PASSAGE SHOWN
·····
When to strike or not to strike the take is a question that depends upon the intent of the salmon and the nature of the water you are fishing. Usually in fast water the take is so fast you don't have time to strike, and in slower water the strike is more delibrate. Sometimes there is an explosion without any pull on your line. However, the advice to strike whenever you see movement near your fly does have merrit. I have found many times a salmon will take the fly straight on and not quickly turn. If you don't strike this take, you will probably end up with just a pricked fish. Depending upon the water conditions, quite often you will see the salmon open its mouth. You won't feel a thing, but I will guarentee the fly is in there. After a while, you seem to develop a sense of whether to strike or let it ride, just like in dry fly fishing.

The riffling hitch is my favorite way to fish for Atlantic Salmon; and other than the dry fly, is the most exiciting way to hook a salmon, much more so than just swinging a wet fly. My favorite patterns are Green Butt, Blue Charm and Thunder and Lightning tied in size 4, 6 and 8 on Tiemco #7989 light wire salmon/steelhead hooks.

Earle Fletcher

P.S. Bill, I have taken salmon on the Dartmouth, York and St.-Jean rivers using the "hitch".

01-19-2005, 10:57 AM
Everyone who has replied to this thread is online now. :whoa: Thanks for the replies guys. But why aren't we all out fishing? :tsk_tsk: Me? I'm about to fix that as soon as I finish a cup of coffee and get dressed. :chuckle:

01-19-2005, 11:18 AM

That one is easy for me to answer today. Our rivers in Western Washington are at or over flood stage! And there is more rain forecast to come in later this afternoon or tonight that will push them back up even higher. It looks like it will be a week or two before there is fishable water again with this "pineapple express".

01-19-2005, 11:26 AM
It is tough for warm-weather anglers like myself to get out and fish in 20 degree weather. Give me 70 degrees with a light breeze and I am on the water!


You are certainly in the minority of Gaspe anglers who fish a hitched-fly. Those who do fish a hitch have generally been exposed to it in Labrdaor, Newfoundland, or overseas. Most of the guides (not all) on the Gaspe are either unwilling to recomend it or are not familiar with it.

My personal favorites are a blue charm, green machine with a white tail, nighthawk, and hary mary.

You are right on with the take; very exciting and hard to beat. For me, the strikes from a salmon on a hitched fly or stripped fly are the most exciting.
·····
REQUIREMENT 1
Reproduce the part of the salmon fishing thread that opens with the words containing "01-19-2005, 11:26 AM" and closes with "familiar with it.".
REQUIREMENT 2
Answer these questions from the salmon fishing thread.
(a) What hooks are the favorite patterns tied on?
(b) What condition are the rivers in Western Washington in?
(c) What weather does the warm-weather angler want before getting on the water?
REQUIREMENT 3
List every river that the salmon fishing thread names as a place where salmon were taken using the "hitch".
The listing that comes after this point is not needed for anything here.

MATERIAL
·····
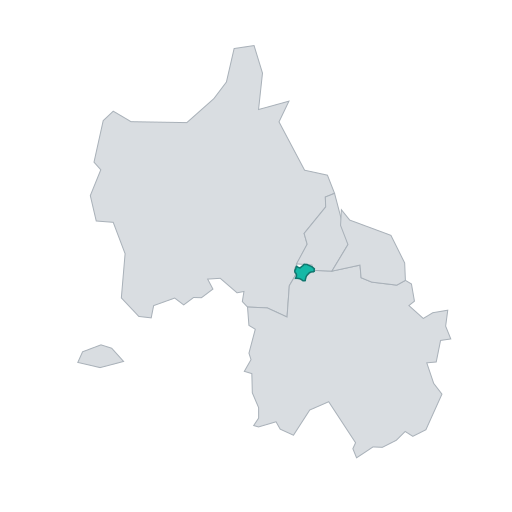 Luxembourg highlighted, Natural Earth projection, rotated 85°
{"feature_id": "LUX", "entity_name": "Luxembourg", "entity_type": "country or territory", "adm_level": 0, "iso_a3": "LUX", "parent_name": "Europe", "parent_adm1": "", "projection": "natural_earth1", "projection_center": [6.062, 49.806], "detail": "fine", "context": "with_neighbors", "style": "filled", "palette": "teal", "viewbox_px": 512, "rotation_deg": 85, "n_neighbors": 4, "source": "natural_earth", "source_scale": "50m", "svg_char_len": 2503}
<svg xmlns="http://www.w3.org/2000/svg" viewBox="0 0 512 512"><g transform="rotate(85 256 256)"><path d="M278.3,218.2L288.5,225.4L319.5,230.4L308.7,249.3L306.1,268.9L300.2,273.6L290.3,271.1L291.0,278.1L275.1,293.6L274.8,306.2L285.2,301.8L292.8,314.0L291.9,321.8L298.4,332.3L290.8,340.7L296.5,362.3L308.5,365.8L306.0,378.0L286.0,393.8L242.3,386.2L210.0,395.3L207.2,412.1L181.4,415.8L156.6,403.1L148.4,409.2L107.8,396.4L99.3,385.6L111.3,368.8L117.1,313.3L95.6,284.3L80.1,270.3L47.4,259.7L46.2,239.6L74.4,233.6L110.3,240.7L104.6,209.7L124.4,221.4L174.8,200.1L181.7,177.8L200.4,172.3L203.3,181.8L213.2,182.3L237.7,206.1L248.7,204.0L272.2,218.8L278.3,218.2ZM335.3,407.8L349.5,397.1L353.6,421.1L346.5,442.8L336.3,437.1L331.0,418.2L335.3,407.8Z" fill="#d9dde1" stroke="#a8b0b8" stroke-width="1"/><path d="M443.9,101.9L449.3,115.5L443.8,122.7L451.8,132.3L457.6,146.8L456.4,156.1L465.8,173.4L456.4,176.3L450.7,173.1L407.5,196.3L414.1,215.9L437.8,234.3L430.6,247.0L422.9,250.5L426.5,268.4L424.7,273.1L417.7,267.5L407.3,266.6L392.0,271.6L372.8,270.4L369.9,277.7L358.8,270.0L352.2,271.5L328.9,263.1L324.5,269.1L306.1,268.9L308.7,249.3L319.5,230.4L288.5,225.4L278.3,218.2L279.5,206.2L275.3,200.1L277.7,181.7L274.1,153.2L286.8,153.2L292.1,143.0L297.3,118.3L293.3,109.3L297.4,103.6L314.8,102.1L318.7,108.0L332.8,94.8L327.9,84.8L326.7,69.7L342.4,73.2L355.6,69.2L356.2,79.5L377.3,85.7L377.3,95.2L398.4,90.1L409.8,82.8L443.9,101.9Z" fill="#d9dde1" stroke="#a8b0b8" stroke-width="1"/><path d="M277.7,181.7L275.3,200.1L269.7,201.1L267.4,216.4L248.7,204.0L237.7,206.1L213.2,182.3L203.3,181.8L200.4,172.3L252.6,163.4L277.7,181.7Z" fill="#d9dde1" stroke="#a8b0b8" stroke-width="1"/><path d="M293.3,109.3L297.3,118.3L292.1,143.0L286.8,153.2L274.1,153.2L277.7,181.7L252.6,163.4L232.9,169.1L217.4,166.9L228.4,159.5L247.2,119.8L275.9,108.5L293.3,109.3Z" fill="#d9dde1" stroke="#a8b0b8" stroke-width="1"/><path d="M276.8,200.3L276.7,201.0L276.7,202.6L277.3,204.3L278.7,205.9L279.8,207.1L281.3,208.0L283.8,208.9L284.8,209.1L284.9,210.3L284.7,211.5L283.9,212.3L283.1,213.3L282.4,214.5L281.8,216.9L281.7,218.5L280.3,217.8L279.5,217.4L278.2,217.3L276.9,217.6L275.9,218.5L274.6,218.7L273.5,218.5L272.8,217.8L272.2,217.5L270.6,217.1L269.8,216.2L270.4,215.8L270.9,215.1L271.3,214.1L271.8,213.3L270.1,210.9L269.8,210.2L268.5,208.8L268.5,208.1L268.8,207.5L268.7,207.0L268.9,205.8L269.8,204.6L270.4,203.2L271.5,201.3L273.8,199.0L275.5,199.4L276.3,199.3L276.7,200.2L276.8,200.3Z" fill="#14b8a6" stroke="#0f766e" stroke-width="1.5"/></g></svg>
·····
WRITTEN ANSWER 1
01-19-2005, 11:26 AM
It is tough for warm-weather anglers like myself to get out and fish in 20 degree weather. Give me 70 degrees with a light breeze and I am on the water!


You are certainly in the minority of Gaspe anglers who fish a hitched-fly. Those who do fish a hitch have generally been exposed to it in Labrdaor, Newfoundland, or overseas. Most of the guides (not all) on the Gaspe are either unwilling to recomend it or are not familiar with it.

WRITTEN ANSWER 2
(a) Tiemco #7989 light wire salmon/steelhead hooks
(b) At or over flood stage
(c) 70 degrees with a light breeze

WRITTEN ANSWER 3
Dartmouth
York
St.-Jean